Дот располагался между старым дубовым лесом и сосняком, наверное, на месте сосняка когда-то было поле, глубокие, окованные сталью бойницы смотрели в ту сторону. Каменная громада глубоко вросла в землю, в середине ее виднелась огромная пробоина. Вероятно, дот взрывали, но у взрыва не хватило силы поднять эту тяжесть, камни задавили огонь. Все трое в эту минуту подумали о войне, потому что она прошла через судьбу каждого, у каждого кого-то забрала, а в мире снова сгущались тучи, и смертный холод свинцовым валом катился оттуда, куда садилось солнце.
— Слова, слова, — вдруг сказала Ирина, думая о чем-то своем. — Громоздим горы слов. Целые Эвересты. И все это лишь сотрясение воздуха. Даже полова и та что-то весит. А бомбы между тем делают и ракеты запускают в производство. И нам нужно снова сооружать не только дома, а и эти каменные доты. Вот что такое наша профессия. Если даже встанем все на колени и закричим: «Опомнитесь!» — не поможет. Даже не услышим друг друга. Мы просто все запрограммированы на погибель. А может, так и надо? Так было, есть и будет? Все на свете обречено и смертно? Электростанции, статуи, любовь…
— Любовь и смерть — в обнимку. И чем жарче одно, тем беспощаднее другое. — Клава постучала палкой по каменному куполу. — Сергей, ты из какого рода? Ну не ты, а твой отец?
— Не понимаю… Из казаков.
— И ты смог бы?.. На коне по дикому полю… Можешь представить себя на коне с саблей?

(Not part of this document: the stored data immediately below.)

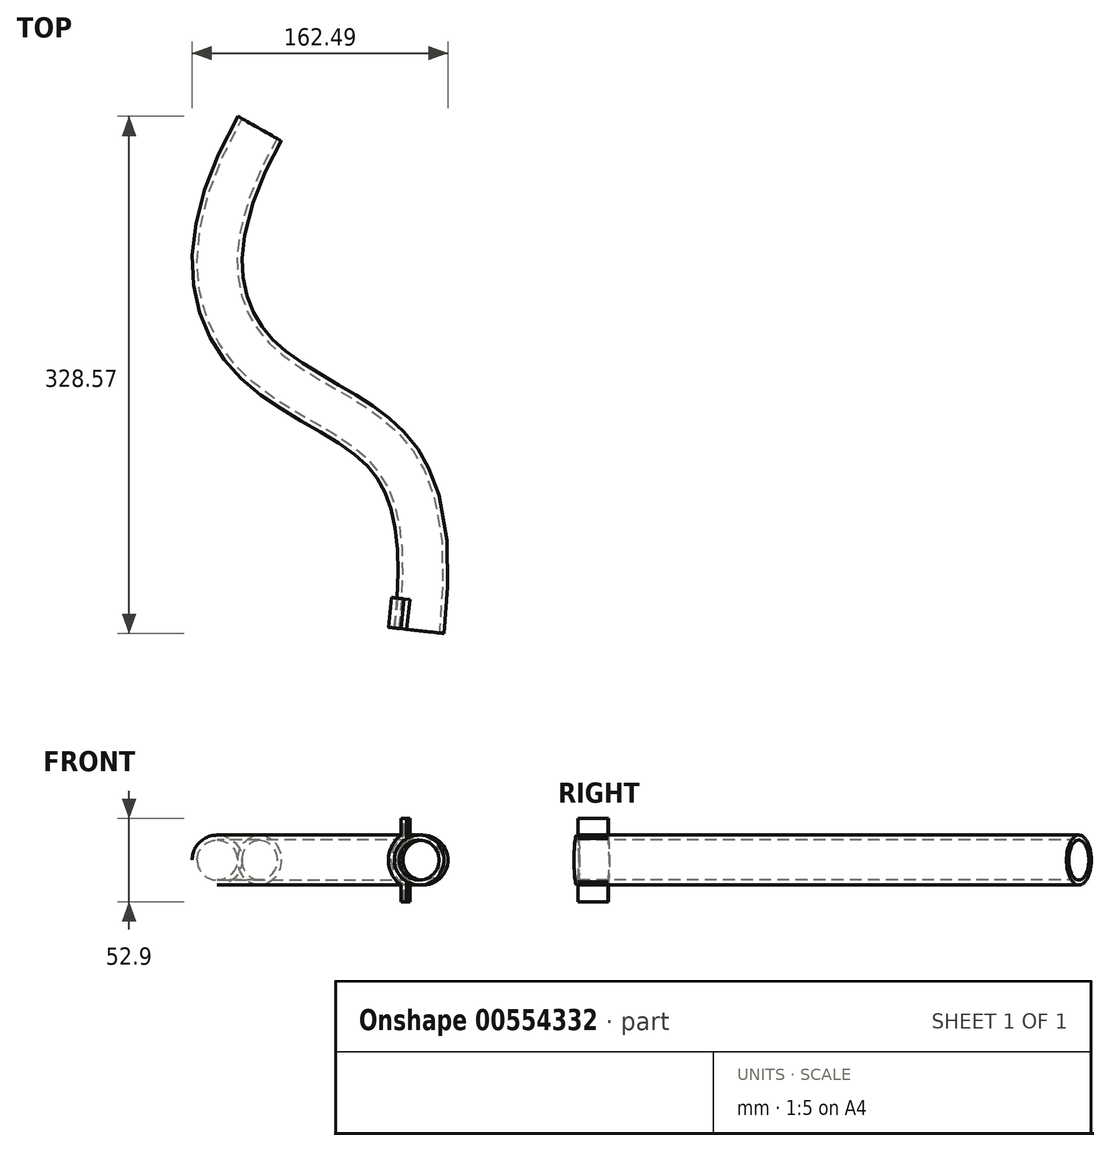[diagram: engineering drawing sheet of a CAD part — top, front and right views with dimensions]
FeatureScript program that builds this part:
annotation { "Feature Type Name" : "Feature", "Feature Type Description" : "" }
export const myFeature = defineFeature(function(context is Context, id is Id, definition is map)
    precondition{}
    {
        {
            var Q0;
            Q0=qCreatedBy(makeId("Top.planeOp"),FACE);
            var sketch = newSketch(context, id + "F0", { "sketchPlane" : qUnion([Q0])});
            skFitSpline(sketch, "E0", {"points": [v(81.56, -132.32) * mm, v(62.42, -19.16) * mm, v(-22.23, 40.96) * mm, v(-19.82, 186.6) * mm], "startDerivative": vector(49.33, 442.96) * mm, "endDerivative": vector(324.38, 565.7) * mm});
            skSolve(sketch);
        }
        {
            var Q0;
            Q0=sQuery(id+"F0.wireOp",EDGE,"E0");
            var Q1;
            Q1=sQuery(id+"F0.wireOp",VERTEX,"E0.start");
            cPlane(context, id + "F1", {"entities" : qUnion([Q0, Q1]), "cplaneType" : CPlaneType.CURVE_POINT, "offset" : 25.4 * mm, "width" : 152.4 * mm, "height" : 152.4 * mm});
        }
        {
            var Q0;
            Q0=qCreatedBy(id+"F1.planeOp",FACE);
            var sketch = newSketch(context, id + "F2", { "sketchPlane" : qUnion([Q0])});
            skPoint(sketch, "E1.0", {"position": v(-95.7, 0) * mm});
            skCircle(sketch, "E2", {"center": v(-95.7, 0) * mm, "radius": 12.7 * mm});
            skLineSegment(sketch, "E3", {"start": v(-87.76, -26.45) * mm, "end": v(-87.76, -13.75) * mm});
            skLineSegment(sketch, "E4.trimOffspring", {"start": v(-87.76, 13.75) * mm, "end": v(-87.76, 26.45) * mm});
            skArc(sketch, "E5", {"start": v(-87.76, 13.75) * mm, "mid": v(-111.58, 0) * mm, "end": v(-87.76, -13.75) * mm});
            skArc(sketch, "E6", {"start": v(-87.76, -13.75) * mm, "mid": v(-79.83, 0) * mm, "end": v(-87.76, 13.75) * mm});
            skLineSegment(sketch, "E7", {"start": v(-95.7, 0) * mm, "end": v(-79.83, 0) * mm, "construction": true});
            skLineSegment(sketch, "E8", {"start": v(-95.7, 0) * mm, "end": v(-87.76, 13.75) * mm, "construction": true});
            skLineSegment(sketch, "E9.0", {"start": v(-83.95, 15.8) * mm, "end": v(-83.95, 26.45) * mm});
            skArc(sketch, "E10.0", {"start": v(-83.95, -15.8) * mm, "mid": v(-76.02, 0) * mm, "end": v(-83.95, 15.8) * mm});
            skLineSegment(sketch, "E10.1", {"start": v(-83.95, -26.45) * mm, "end": v(-83.95, -15.8) * mm});
            skLineSegment(sketch, "E11", {"start": v(-83.95, 26.45) * mm, "end": v(-87.76, 26.45) * mm});
            skLineSegment(sketch, "E12", {"start": v(-83.95, -26.45) * mm, "end": v(-87.76, -26.45) * mm});
            skSolve(sketch);
        }
        {
            var Q0;
            Q0=makeQuery(id+"F2.imprint","IMPRINT",FACE,{"disambiguationData":[TD([[makeQuery(id+"F2.imprint","IMPRINT",EDGE,{"derivedFrom":sQuery(id+"F2.wireOp",EDGE,"E2")}),-1.0]])]});
            var Q1;
            Q1=sQuery(id+"F0.wireOp",EDGE,"E0");
            sweep(context, id + "F3", {"profiles" : qUnion([Q0]), "path" : qUnion([Q1])});
        }
        {
            var Q0;
            Q0=makeQuery(id+"F2.imprint","IMPRINT",FACE,{"disambiguationData":[TD([[makeQuery(id+"F2.imprint","IMPRINT",EDGE,{"derivedFrom":sQuery(id+"F2.wireOp",EDGE,"E3")}),-1.0]])]});
            extrude(context, id + "F4", {"entities" : qUnion([Q0]), "depth" : 19.05 * mm, "offsetDistance" : 25.4 * mm});
        }
    });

Не можешь. Я так и думала. И я не могу тебя представить. А вот… Тищенко — могу. Вот такие, как он, разрубали врага до седла! А потом напивались и плакали. Но разрубали… Если было нужно.
— Что ты, Клава, плетешь?.. Дикое поле, кони, сабли… Это в наше-то время! — не скрывая раздражения, возразила Ирина.

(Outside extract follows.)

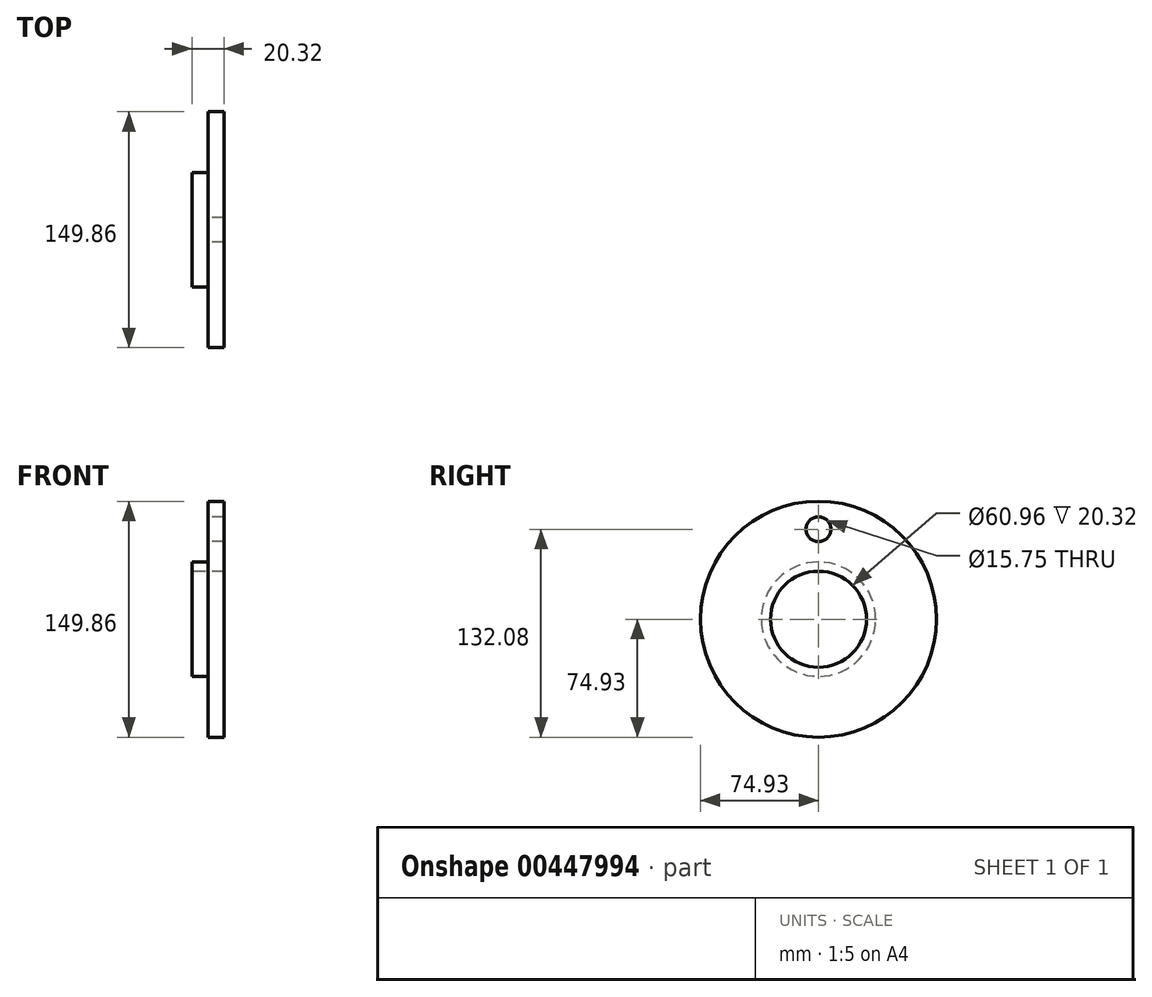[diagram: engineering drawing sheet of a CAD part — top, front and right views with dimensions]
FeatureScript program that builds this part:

— Да, век скоростей и заменителей, ты это хочешь сказать? И быстролетной любви. Ну поехали.
Ирина шла сзади, притихшая и погрустневшая, не могла сдержать обиды на Клаву. Ну чего, чего она все время вспоминает Тищенко? Еще и старается уколоть Сергея. Ну внес исправления. Ну помог ему. Так ведь это Василию ничего не стоит! Кстати, ему ничего не стоит и перечеркнуть чужую работу, если уж на то пошло.
Полузабытое воспоминание остро проснулось в памяти. Обсуждали один из ее первых проектов. Освещение машинного зала. Ирши еще тогда не было в мастерской. Ее эскизы стал критиковать Рубан. Присутствовал и Василий. Сидел молча. Слабо пыталась защитить проект Клава. Защищал Вечирко. А Рубан, как всегда, лез напролом. Грубо тыкал указкой в эскизы: «Это же средневековая бойница… Разве под таким углом свет попадет в зал?» И тогда все взгляды обратились к Тищенко. И он, сдвинув густые встопорщенные брови, сказал: «Рубан прав. Освещение никуда не годится. Нужно сделать вот так». И начал чертить. Конечно, ее эскизы были плохи, она это понимала, но в глазах задрожали злые слезы, закипела обида на всех, особенно на Тищенко. Почему высек ее публично, почему заранее не высказал своих замечаний? Догадывалась: он вообще в грош не ставил ее архитектурные способности. Старался не подавать вида, но советовался с нею редко. Тяжело было сознавать: близкий человек, муж, в своем творчестве не находил ей места. Почему об этом вспомнилось сейчас? Обида обожгла с новой силой: нет, муж ее никогда не ценил.
Сергей предложил зайти к нему выпить чаю. Наверное, о чаепитии он подумал загодя, потому что на столе появилось твердое, но вкусное печенье местного производства, булка, повидло и початая бутылка коньяка, Сергей подлил его в чай. Ирина попробовала: вкусно.